(Beginning of Page excerpt)

A very similar licensing scheme was analyzed as a "prior restraint" on speech
by six of the Justices of the Supreme Court in FW/PBS. 493 U.S. at 22530
(opinion of O'Connor, J.); id. at 238 (Brennan, J., concurring). Following
FW/PBS, we have concluded that "licensing of adult entertainment
establishments" must be analyzed as a prior restraint. Essence, 285 F.3d at
1289 90.
Ordinarily, a duly enacted law is presumed to be constitutional. When a
law infringes on First Amendment rights, however, the proponent of the law
bears the burden of establishing its constitutionality. Wilson v. Stocker, 819
F.2d 943, 949 (10th Cir. 1987). Whether or not Littleton's ordinance is
content-neutral is not relevant to the burden of proof, because any "system of
prior restraint" comes to this court "bearing a heavy presumption against its
constitutional validity." FW/PBS, 493 U.S. at 225 (quotation omitted). In the
present case, therefore, the City bears the burden of establishing that
Littleton's ordinance is constitutional.
A
Standards for analysis of a prior restraint of speech were initially
developed in the context of censorship schemes in Freedman, where the
Supreme Court held that (1) a censorship scheme must assure the exhibitor, "by
statute or authoritative judicial construction, that the censor will, within a
specified brief period, either issue a license or go to court to restrain showing
the film"; (2) the censorship scheme must "assure a prompt final judicial
decision" following a refusal to license; and (3) "the burden of proving that the
film is unprotected expression must rest on the censor." 380 U.S. at 5859.
In FW/PBS, a divided Supreme Court considered whether Freedman's
procedural requirements applied to adult-business licensing schemes as well.
Two Justices joined Justice O'Connor in announcing the judgment of the Court
that the Dallas licensing scheme at issue was unconstitutional. FW/PBS, 493
U.S. at 229. Three other Justices concurred but would have gone further in
applying the Freedman requirements. Id. at 238 39 (Brennan, J., concurring).
Justice O'Connor's opinion characterizes Freedman as mandating that any prior
restraint "that fails to place limits on the time within which the decisionmaker
must issue the license is impermissible," FW/PBS, 493 U.S. at 226, because a
"scheme that fails to set reasonable time limits on the decisionmaker creates
the risk of indefinitely suppressing permissible speech," FW/PBS, 493 U.S. at 227.
The Court in FW/PBS determined that the Dallas ordinance failed to meet
this general
requirement because a license could not be approved without inspection and
approval by the fire department, the health department, and the building official
as being in compliance with relevant laws and ordinances. Id. Even though a
completed license application had to be approved or disapproved within thirty
days after submission, there was nonetheless a risk that the city could
endlessly delay those inspections and approvals in order to postpone
consideration of a license application because there was no time limit for the
inspections and approvals. Id. Concluded the Court: "Thus, the city's
regulatory scheme allows indefinite postponement of the issuance of a
license." Id.
Justice O'Connor then reiterated the Freedman procedural requirements:
[T]he following three procedural safeguards were necessary to
ensure expeditious decisionmaking by the motion picture
censorship board: (1) any restraint prior to judicial review can be
imposed only for a specified brief period during which the status
quo must be maintained; (2) expeditious judicial review of that
decision must be available; and (3) the censor must bear the burden
of going to court to suppress the speech and must bear the burden
of proof once in court.

(End of Page excerpt)
(Beginning of Material provided)

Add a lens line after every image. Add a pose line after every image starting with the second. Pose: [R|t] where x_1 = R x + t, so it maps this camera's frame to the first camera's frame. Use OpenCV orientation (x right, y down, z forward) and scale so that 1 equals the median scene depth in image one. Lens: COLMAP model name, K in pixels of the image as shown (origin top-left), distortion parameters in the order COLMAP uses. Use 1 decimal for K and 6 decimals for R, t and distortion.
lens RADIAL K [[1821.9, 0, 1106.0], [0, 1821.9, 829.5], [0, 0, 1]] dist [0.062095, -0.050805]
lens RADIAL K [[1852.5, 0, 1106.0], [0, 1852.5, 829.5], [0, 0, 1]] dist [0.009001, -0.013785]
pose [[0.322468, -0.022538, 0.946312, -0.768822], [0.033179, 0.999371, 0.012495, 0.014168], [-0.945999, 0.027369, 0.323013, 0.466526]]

(End of Material provided)

- [Task list]:
**A.** For each statement, say yes or no as to whether the prior-restraint excerpt agrees with it, quoting the deciding words. (i) The proponent of a law that infringes on First Amendment rights bears the burden of establishing its constitutionality. (ii) In FW/PBS, three Justices joined Justice O'Connor in announcing the judgment of the Court. (iii) Under the Dallas ordinance, a completed license application had to be approved or disapproved within thirty days after submission.
**B.** Write out the portion of the prior-restraint excerpt starting with "Justice O'Connor then" and going on through "once in court.", substituting "prompt" for "expeditious".
The data above are separate material, apart from the prior-restraint excerpt.

- [Answers]:
**A.**
(i) Yes: "the proponent of the law bears the burden of establishing its constitutionality"
(ii) No: "Two Justices joined Justice O'Connor in announcing the judgment of the Court"
(iii) Yes: "a completed license application had to be approved or disapproved within thirty days after submission"

**B.**
Justice O'Connor then reiterated the Freedman procedural requirements:
[T]he following three procedural safeguards were necessary to
ensure prompt decisionmaking by the motion picture
censorship board: (1) any restraint prior to judicial review can be
imposed only for a specified brief period during which the status
quo must be maintained; (2) prompt judicial review of that
decision must be available; and (3) the censor must bear the burden
of going to court to suppress the speech and must bear the burden
of proof once in court.